San Antonio currently has international travel to Mexico — it previously had non-stop service to Canada via Air Canada but that route ended in 2019. Seanz said some travel to Europe is possible now, however the extension of one runway from its current 8,500 feet to 10,000 would allow for larger aircraft that can travel longer distances to have the necessary space required to initiate take off.

“We’ll be able to reach parts of Southeast Asia, and we'll be able to go deep into Europe once we complete that work and we can go as far south as Antarctica for those that want to go there. If you want to get that far south,” he told council members on Wednesday.

The airport’s boundaries are landlocked, bound by Loop 410 and Highway 281 as well as private property in the surrounding area. On Wednesday, officials said there would be no need for eminent domain and any expansion would be contained in the airport's existing footprint.

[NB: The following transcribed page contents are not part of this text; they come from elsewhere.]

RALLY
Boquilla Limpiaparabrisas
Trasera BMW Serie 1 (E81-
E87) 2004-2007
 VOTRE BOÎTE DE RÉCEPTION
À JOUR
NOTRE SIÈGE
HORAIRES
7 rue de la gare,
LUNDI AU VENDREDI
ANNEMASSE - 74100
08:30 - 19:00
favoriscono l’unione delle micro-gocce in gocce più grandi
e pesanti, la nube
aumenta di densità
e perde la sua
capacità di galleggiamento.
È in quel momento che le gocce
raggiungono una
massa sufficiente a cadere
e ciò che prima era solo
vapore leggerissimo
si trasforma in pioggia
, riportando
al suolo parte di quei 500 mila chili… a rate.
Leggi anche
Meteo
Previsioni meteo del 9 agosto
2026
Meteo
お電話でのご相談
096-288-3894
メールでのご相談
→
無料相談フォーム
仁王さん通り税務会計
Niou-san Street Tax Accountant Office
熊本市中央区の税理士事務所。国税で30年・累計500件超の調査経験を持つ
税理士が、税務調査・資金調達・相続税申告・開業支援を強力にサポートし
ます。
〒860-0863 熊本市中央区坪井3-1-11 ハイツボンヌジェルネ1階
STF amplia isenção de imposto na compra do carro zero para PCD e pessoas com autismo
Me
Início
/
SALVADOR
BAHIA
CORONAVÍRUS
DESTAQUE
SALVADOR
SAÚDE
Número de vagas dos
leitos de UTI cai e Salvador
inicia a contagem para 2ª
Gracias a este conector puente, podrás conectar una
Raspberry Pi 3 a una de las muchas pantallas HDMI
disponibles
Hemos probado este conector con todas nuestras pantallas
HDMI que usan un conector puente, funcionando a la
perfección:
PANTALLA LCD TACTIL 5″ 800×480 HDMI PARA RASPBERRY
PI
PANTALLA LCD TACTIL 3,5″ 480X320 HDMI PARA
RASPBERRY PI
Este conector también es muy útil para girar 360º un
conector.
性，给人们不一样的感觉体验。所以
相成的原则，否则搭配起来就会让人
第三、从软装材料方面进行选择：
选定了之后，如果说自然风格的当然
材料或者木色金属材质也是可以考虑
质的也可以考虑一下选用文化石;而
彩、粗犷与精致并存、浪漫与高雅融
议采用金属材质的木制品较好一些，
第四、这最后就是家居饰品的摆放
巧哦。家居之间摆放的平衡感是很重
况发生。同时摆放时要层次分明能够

Plans to pay for the cost of the plan include the issuance of debt backed by revenue generated from the airport. Under the city’s budget, the airport is considered a restricted fund which means that funds regarding the airport can’t be used for other city services or departments.. Seanz noted that when the plan began its initial drafting, the infrastructure bill being debated in congress was not on the table but now some of that funding could be available in grants, the city will apply for it.

“We couldn't have a better alignment of stars for the City of San Antonio as we embark upon this large capital development,” he said.

Members of the San Antonio city council were receptive to the plan, which some acknowledge the airport is not up to par with other major cities and can sometimes be a deterrent. District 8 Councilman Manny Pelaez said in conversations with some business leaders the airport can be an Achilles heel when it comes to setting up shop in San Antonio.

“I'm sick of hearing that and I'm sick of losing business to other cities with better airports, but not better workforces or a better environment in which for them to do business,” he said.

San Antonio Mayor Ron Nirenberg said it would be a crucial capital investment.

“It needs to be implemented, it needs to be accelerated as much as we can, particularly in the environment that we're in with regard to post-pandemic recovery…,”he said. “We have the opportunity laid out in front of us and I happen to believe that this is probably .. one of the most, if not the most important capital investment that this community will ever make with regard to the trajectory of our economy,” he said.

The city council will consider the plan next Thursday during its regular council meeting.